Global oil and gas services provider TechnipFMC reached a $5 million settlement with the Securities and Exchange Commission for violations of the books-and-records and internal accounting controls provisions of the Foreign Corrupt Practices Act.

From at least 2008 through 2013, FMC Technologies (the predecessor company of TechnipFMC) “made over $794,000 in payments to a third-party consultant, which used at least some of those funds to pay bribes to Iraqi government officials to procure business with Iraq state-owned oil companies,” the SEC said in a Sept. 23 administrative order. “The bribes were paid in connection with FMC Technologies obtaining contracts to provide metering technologies for oil and gas production measurement to the Iraqi government.”

FMC Technologies, directly and through its wholly owned subsidiaries, “failed to make and keep books, records, and accounts that accurately and fairly reflected FMC Technologies’ transactions with the intermediary company,” the SEC order stated. “The transactions, intended as conduits for the bribe payments, were inaccurately characterized as legitimate transactions and thereby concealed within FMC Technologies’ books and records.”

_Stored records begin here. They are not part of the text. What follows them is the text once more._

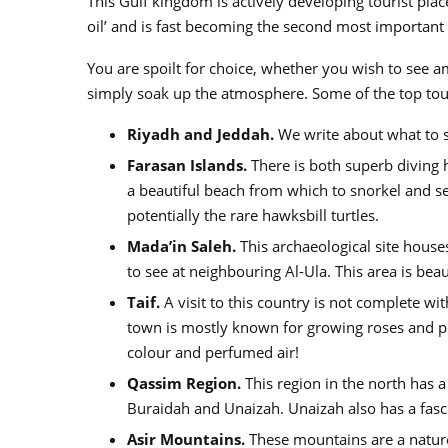
This Gulf kingdom is actively developing tourist plac
oil’ and is fast becoming the second most important
You are spoilt for choice, whether you wish to see am
simply soak up the atmosphere. Some of the top touris
Riyadh and Jeddah.
We write about what to se
Farasan Islands.
There is both superb diving h
a beautiful beach from which to snorkel and se
potentially the rare hawksbill turtles.
Mada’in Saleh.
This archaeological site house
to see at neighbouring Al-Ula. This area is bea
Taif.
A visit to this country is not complete with
town is mostly known for growing roses and prod
colour and perfumed air!
Qassim Region.
This region in the north has a 
Buraidah and Unaizah. Unaizah also has a fasci
Asir Mountains.
These mountains are a nature 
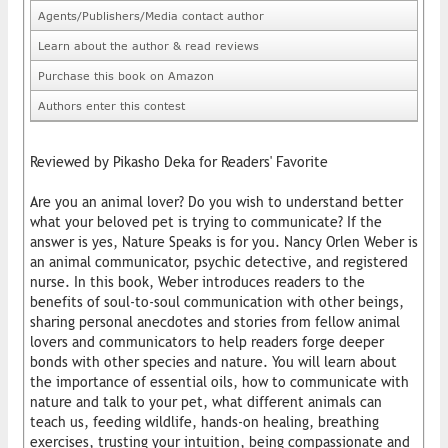
Agents/Publishers/Media contact author
Learn about the author & read reviews
Purchase this book on Amazon
Authors enter this contest
Reviewed by Pikasho Deka for Readers' Favorite
Are you an animal lover? Do you wish to understand better
what your beloved pet is trying to communicate? If the
answer is yes, Nature Speaks is for you. Nancy Orlen Weber is
an animal communicator, psychic detective, and registered
nurse. In this book, Weber introduces readers to the
benefits of soul-to-soul communication with other beings,
sharing personal anecdotes and stories from fellow animal
lovers and communicators to help readers forge deeper
bonds with other species and nature. You will learn about
the importance of essential oils, how to communicate with
nature and talk to your pet, what different animals can
teach us, feeding wildlife, hands-on healing, breathing
exercises, trusting your intuition, being compassionate and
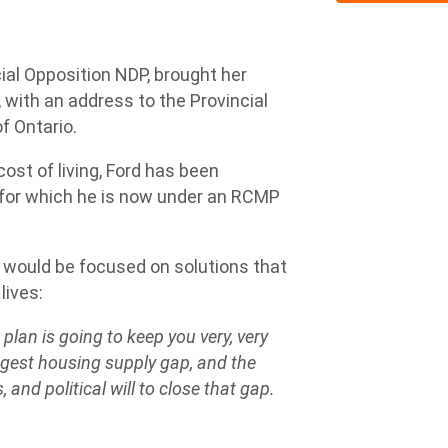
ial Opposition NDP, brought her
 with an address to the Provincial
of Ontario.
cost of living, Ford has been
– for which he is now under an RCMP
 would be focused on solutions that
lives:
plan is going to keep you very, very
ggest housing supply gap, and the
, and political will to close that gap.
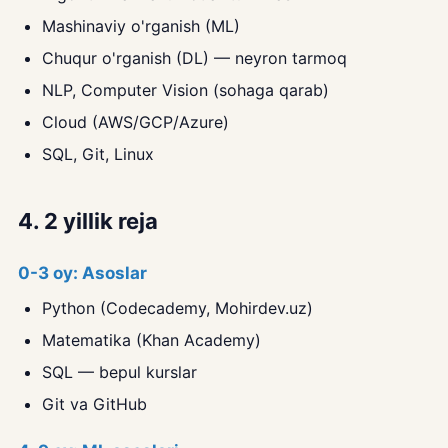
Mashinaviy o'rganish (ML)
Chuqur o'rganish (DL) — neyron tarmoq
NLP, Computer Vision (sohaga qarab)
Cloud (AWS/GCP/Azure)
SQL, Git, Linux
4. 2 yillik reja
0-3 oy: Asoslar
Python (Codecademy, Mohirdev.uz)
Matematika (Khan Academy)
SQL — bepul kurslar
Git va GitHub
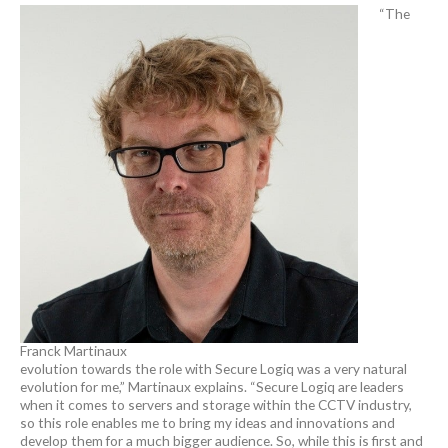
“The
Franck Martinaux
evolution towards the role with Secure Logiq was a very natural
evolution for me,” Martinaux explains. “Secure Logiq are leaders
when it comes to servers and storage within the CCTV industry,
so this role enables me to bring my ideas and innovations and
develop them for a much bigger audience. So, while this is first and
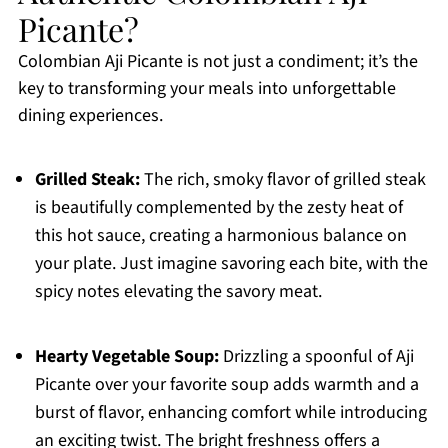
Picante?
Colombian Aji Picante is not just a condiment; it’s the
key to transforming your meals into unforgettable
dining experiences.
Grilled Steak:
The rich, smoky flavor of grilled steak
is beautifully complemented by the zesty heat of
this hot sauce, creating a harmonious balance on
your plate. Just imagine savoring each bite, with the
spicy notes elevating the savory meat.
Hearty Vegetable Soup:
Drizzling a spoonful of Aji
Picante over your favorite soup adds warmth and a
burst of flavor, enhancing comfort while introducing
an exciting twist. The bright freshness offers a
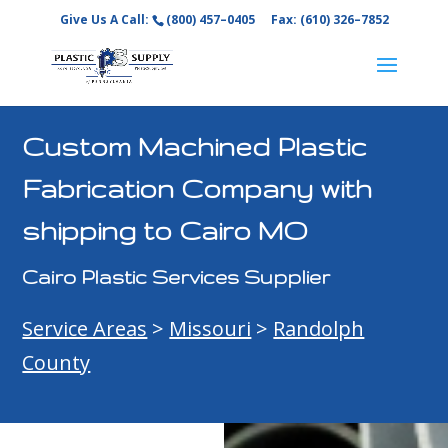
Give Us A Call:
(800) 457–0405
Fax: (610) 326–7852
Custom Machined Plastic
Fabrication Company with
shipping to Cairo MO
Cairo Plastic Services Supplier
Service Areas
>
Missouri
>
Randolph
County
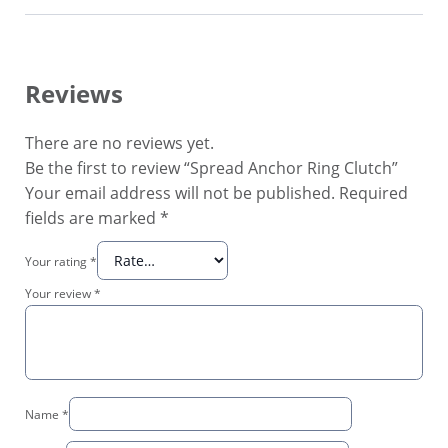
Reviews
There are no reviews yet.
Be the first to review “Spread Anchor Ring Clutch”
Your email address will not be published.
Required
fields are marked
*
Your rating
*
Your review
*
Name
*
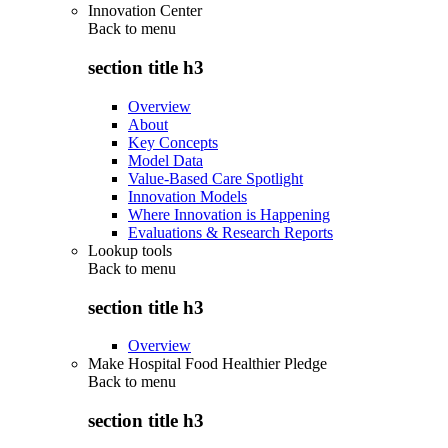
Innovation Center
Back to
menu
section title h3
Overview
About
Key Concepts
Model Data
Value-Based Care Spotlight
Innovation Models
Where Innovation is Happening
Evaluations & Research Reports
Lookup tools
Back to
menu
section title h3
Overview
Make Hospital Food Healthier Pledge
Back to
menu
section title h3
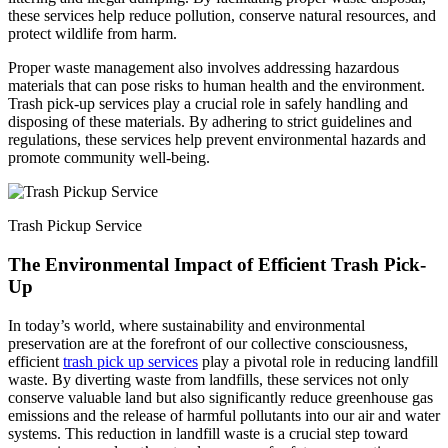
these services help reduce pollution, conserve natural resources, and
protect wildlife from harm.
Proper waste management also involves addressing hazardous
materials that can pose risks to human health and the environment.
Trash pick-up services play a crucial role in safely handling and
disposing of these materials. By adhering to strict guidelines and
regulations, these services help prevent environmental hazards and
promote community well-being.
Trash Pickup Service
The Environmental Impact of Efficient Trash Pick-
Up
In today’s world, where sustainability and environmental
preservation are at the forefront of our collective consciousness,
efficient
trash pick up services
play a pivotal role in reducing landfill
waste. By diverting waste from landfills, these services not only
conserve valuable land but also significantly reduce greenhouse gas
emissions and the release of harmful pollutants into our air and water
systems. This reduction in landfill waste is a crucial step toward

FMC Technologies further “failed to devise and maintain a system of internal accounting controls sufficient to provide reasonable assurances that illicit payments were not being made by the intermediary company to foreign officials,” the SEC said. “FMC Technologies failed to require adequate supporting documentation and adequate due diligence prior to making payments to the intermediary company.”

Further, FMC Technologies made payments to the intermediary company based upon contracts covering periods prior to the execution date, purchase orders with inaccurate scopes of work, and invoices with documentation that predated purchase orders. While FMC Technologies’ internal accounting controls required due diligence on third parties, inadequate due diligence was conducted concerning the intermediary company, “despite entering into numerous vague contracts with intermediary company that were renewed over multiple years,” the SEC said.

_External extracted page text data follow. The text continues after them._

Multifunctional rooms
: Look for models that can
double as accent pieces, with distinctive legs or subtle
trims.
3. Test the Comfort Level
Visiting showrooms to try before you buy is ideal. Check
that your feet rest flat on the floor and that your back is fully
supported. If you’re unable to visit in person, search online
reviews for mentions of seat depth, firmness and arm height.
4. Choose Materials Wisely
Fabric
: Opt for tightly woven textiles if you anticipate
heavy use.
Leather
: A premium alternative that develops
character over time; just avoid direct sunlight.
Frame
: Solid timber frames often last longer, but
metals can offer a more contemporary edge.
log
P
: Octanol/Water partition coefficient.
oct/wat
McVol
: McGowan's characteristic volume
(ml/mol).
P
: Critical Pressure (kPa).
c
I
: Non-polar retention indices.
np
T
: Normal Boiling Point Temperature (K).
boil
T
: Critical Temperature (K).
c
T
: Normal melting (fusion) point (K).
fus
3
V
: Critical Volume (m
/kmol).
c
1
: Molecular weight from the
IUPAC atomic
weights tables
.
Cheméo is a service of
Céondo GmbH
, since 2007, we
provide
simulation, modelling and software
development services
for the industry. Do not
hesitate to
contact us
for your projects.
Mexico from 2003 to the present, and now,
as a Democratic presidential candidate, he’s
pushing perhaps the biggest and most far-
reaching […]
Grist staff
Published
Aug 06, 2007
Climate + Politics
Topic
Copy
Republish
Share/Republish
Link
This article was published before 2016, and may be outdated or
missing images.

Despite these red flags, FMC Technologies, nonetheless, paid the intermediary company $794,000, some of which was used for illicit purposes, the SEC said.

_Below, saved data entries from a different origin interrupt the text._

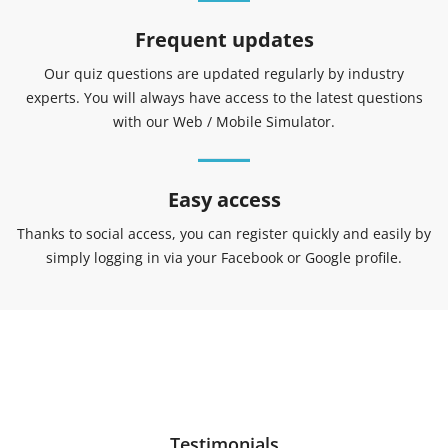
Frequent updates
Our quiz questions are updated regularly by industry
experts. You will always have access to the latest questions
with our Web / Mobile Simulator.
Easy access
Thanks to social access, you can register quickly and easily by
simply logging in via your Facebook or Google profile.
Testimonials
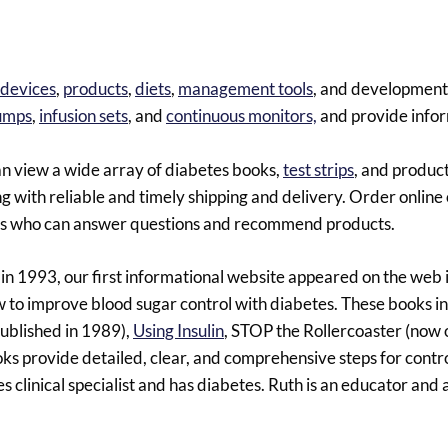
devices
,
products
,
diets
,
management tools
, and development
pumps
,
infusion sets
, and
continuous monitors,
and provide info
an view a wide array of diabetes books,
test strips
, and product
 with reliable and timely shipping and delivery. Order online o
uals who can answer questions and recommend products.
n 1993, our first informational website appeared on the web
 to improve blood sugar control with diabetes. These books i
 published in 1989),
Using Insulin
, STOP the Rollercoaster (now o
oks provide detailed, clear, and comprehensive steps for contr
es clinical specialist and has diabetes. Ruth is an educator and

Cooperation and compliance efforts

The SEC said although TechnipFMC did not self-report to the SEC until after being contacted by the Department of Justice, it did cooperate during the investigation. It provided the staff with the results of its investigation into its relationship with the intermediary company, including retaining accounting experts to identify payments to the intermediary company, and provided supporting documentation requested. It also provided summary charts and downloads of employee interviews.

TechnipFMC’s remedial actions included:

  • Separating employees who were primarily responsible for the conduct;
  • Implementing certain third-party controls, including new financial controls, enhanced due diligence, and prohibiting the use of certain third parties; and
  • Making improvements to its compliance program, including by increasing its headcount and adding experienced personnel in key positions, enhancing its ethics and compliance policies, and providing additional training for certain third parties and employees.

The SEC said it will not be imposing a civil penalty based upon the imposition of a $296 million criminal fine as part of its resolution with the Department of Justice. TechnipFMC also entered a three-year deferred prosecution agreement with the Justice Department acknowledging responsibility for criminal conduct relating to findings in the order. As part of the SEC’s settlement, TechnipFMC will pay disgorgement of $4.3 million and prejudgment interest of $735,000.

TechnipFMC is the product of a 2017 merger between two predecessor companies, Technip and FMC Technologies. Although Technip announced the settlement with U.S. and Brazilian authorities in June, the SEC had not published the enforcement action until late September.